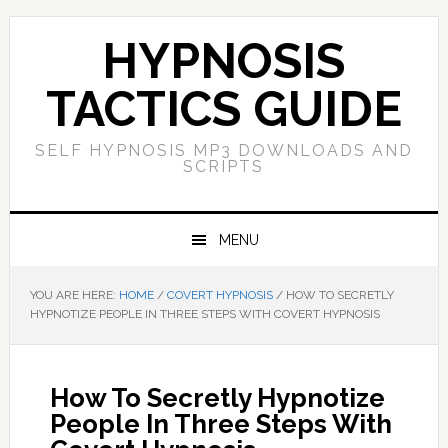
Skip
Skip
Skip
Skip
to
to
to
to
HYPNOSIS
primary
main
primary
footer
navigation
content
sidebar
TACTICS GUIDE
SELF HYPNOSIS MP3 DOWNLOADS AND
SCRIPTS
MENU
YOU ARE HERE:
HOME
/
COVERT HYPNOSIS
/
HOW TO SECRETLY
HYPNOTIZE PEOPLE IN THREE STEPS WITH COVERT HYPNOSIS
How To Secretly Hypnotize
People In Three Steps With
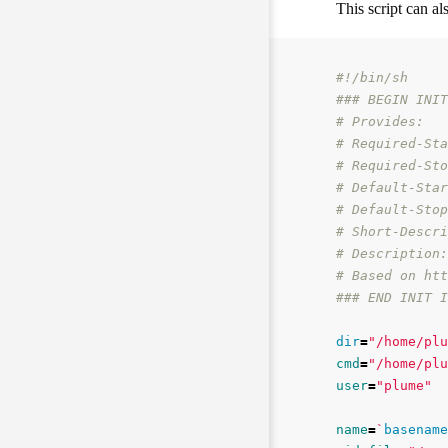
This script can al
#!/bin/sh
### BEGIN INIT
# Provides:
# Required-Sta
# Required-Sto
# Default-Star
# Default-Stop
# Short-Descri
# Description:
# Based on htt
### END INIT I
dir
=
"/home/plu
cmd
=
"/home/plu
user
=
"plume"
name
=
`
basename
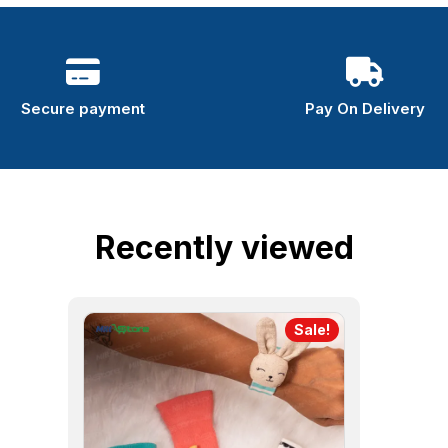
Secure payment
Pay On Delivery
Recently viewed
Sale!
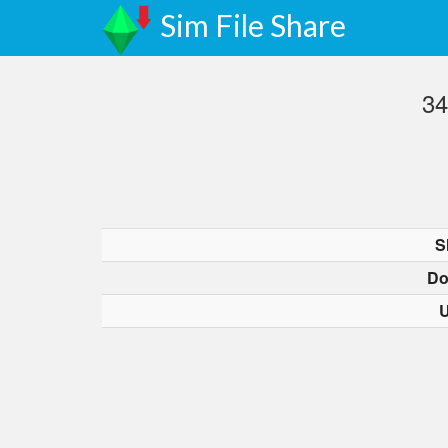
Sim File Share
34
S
Do
U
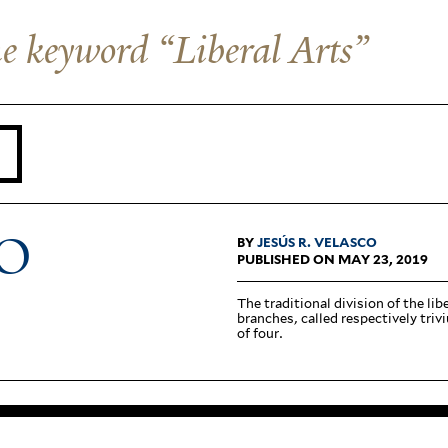
the keyword “Liberal Arts”
O
BY
JESÚS R. VELASCO
PUBLISHED ON MAY 23, 2019
The tra­di­tional division of the li
branches, called respec­tively tri
of four.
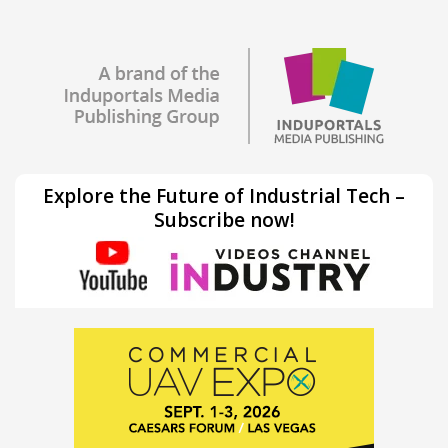
Explore the Future of Industrial Tech –
Subscribe now!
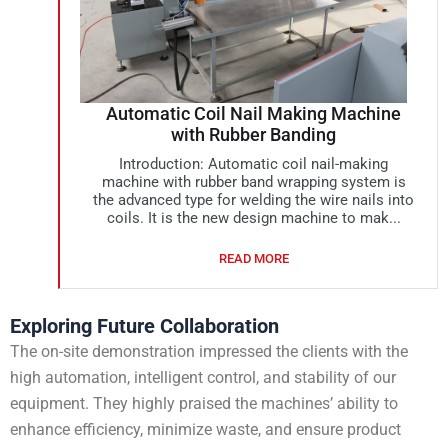
Automatic Coil Nail Making Machine
with Rubber Banding
Introduction: Automatic coil nail-making
machine with rubber band wrapping system is
the advanced type for welding the wire nails into
coils. It is the new design machine to mak...
READ MORE
Exploring Future Collaboration
The on-site demonstration impressed the clients with the
high automation, intelligent control, and stability of our
equipment. They highly praised the machines’ ability to
enhance efficiency, minimize waste, and ensure product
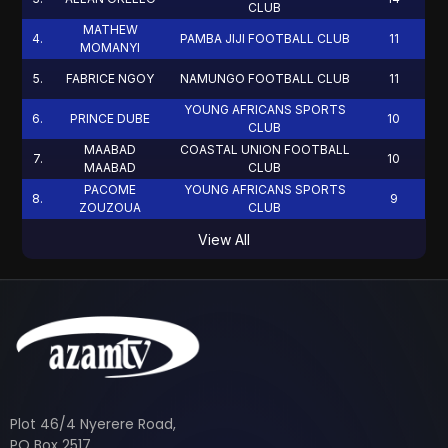
CLUB
MATHEW
4
.
PAMBA JIJI FOOTBALL CLUB
11
MOMANYI
5
.
FABRICE NGOY
NAMUNGO FOOTBALL CLUB
11
YOUNG AFRICANS SPORTS
6
.
PRINCE DUBE
10
CLUB
MAABAD
COASTAL UNION FOOTBALL
7
.
10
MAABAD
CLUB
PACOME
YOUNG AFRICANS SPORTS
8
.
9
ZOUZOUA
CLUB
View All
Plot 46/4 Nyerere Road,
PO Box 2517,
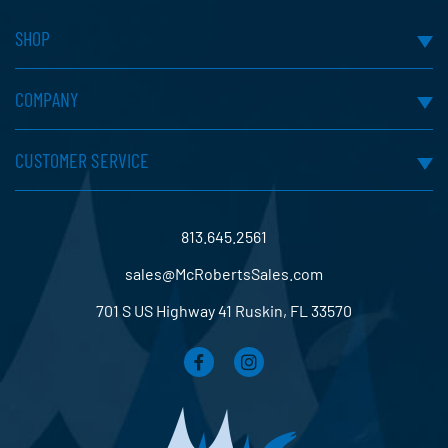
SHOP
COMPANY
CUSTOMER SERVICE
813.645.2561
sales@McRobertsSales.com
701 S US Highway 41 Ruskin, FL 33570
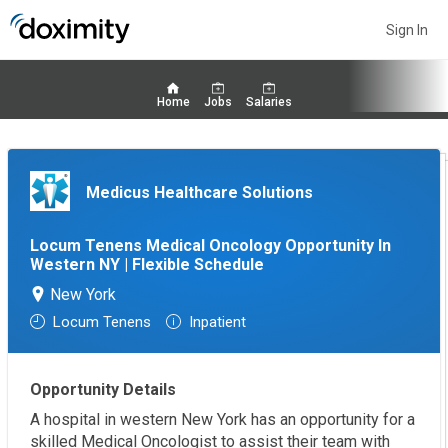
Sign In
Home
Jobs
Salaries
Medicus Healthcare Solutions
Locum Tenens Medical Oncology Opportunity In
Western NY | Flexible Schedule
New York
Locum Tenens
Inpatient
Opportunity Details
A hospital in western New York has an opportunity for a
skilled Medical Oncologist to assist their team with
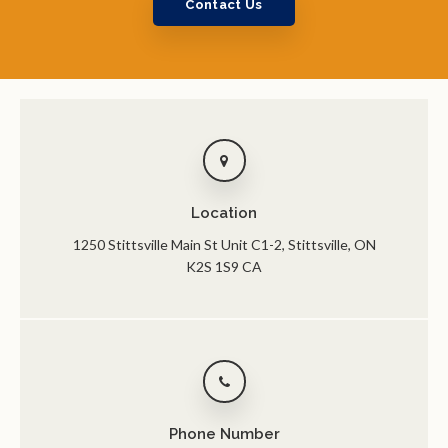
Contact Us
Location
1250 Stittsville Main St Unit C1-2
Stittsville
ON
K2S 1S9
CA
Phone Number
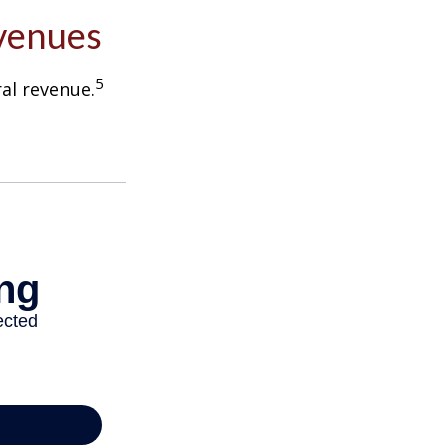
evenues
5
ral revenue.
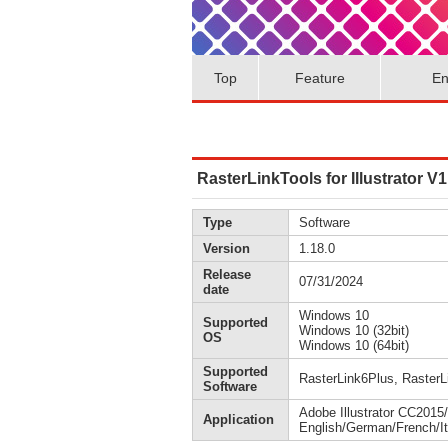
Top
Feature
En
RasterLinkTools for Illustrator V1
Type
Software
Version
1.18.0
Release
07/31/2024
date
Windows 10
Supported
Windows 10 (32bit)
OS
Windows 10 (64bit)
Supported
RasterLink6Plus, RasterL
Software
Adobe Illustrator CC20
Application
English/German/French/It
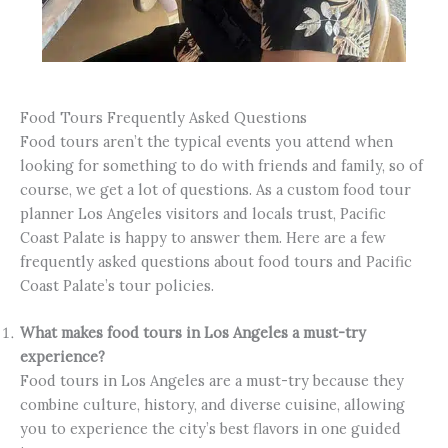
Food Tours Frequently Asked Questions
Food tours aren’t the typical events you attend when
looking for something to do with friends and family, so of
course, we get a lot of questions. As a custom food tour
planner Los Angeles visitors and locals trust, Pacific
Coast Palate is happy to answer them. Here are a few
frequently asked questions about food tours and Pacific
Coast Palate’s tour policies.
What makes food tours in Los Angeles a must-try
experience?
Food tours in Los Angeles are a must-try because they
combine culture, history, and diverse cuisine, allowing
you to experience the city’s best flavors in one guided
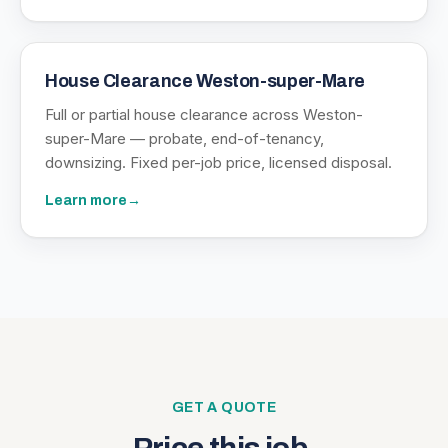
House Clearance Weston-super-Mare
Full or partial house clearance across Weston-
super-Mare — probate, end-of-tenancy,
downsizing. Fixed per-job price, licensed disposal.
Learn more
→
GET A QUOTE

• _Job_:
Copy every line of the records above that holds the word "Mare".

• _Written response_:
House Clearance Weston-super-Mare
super-Mare — probate, end-of-tenancy,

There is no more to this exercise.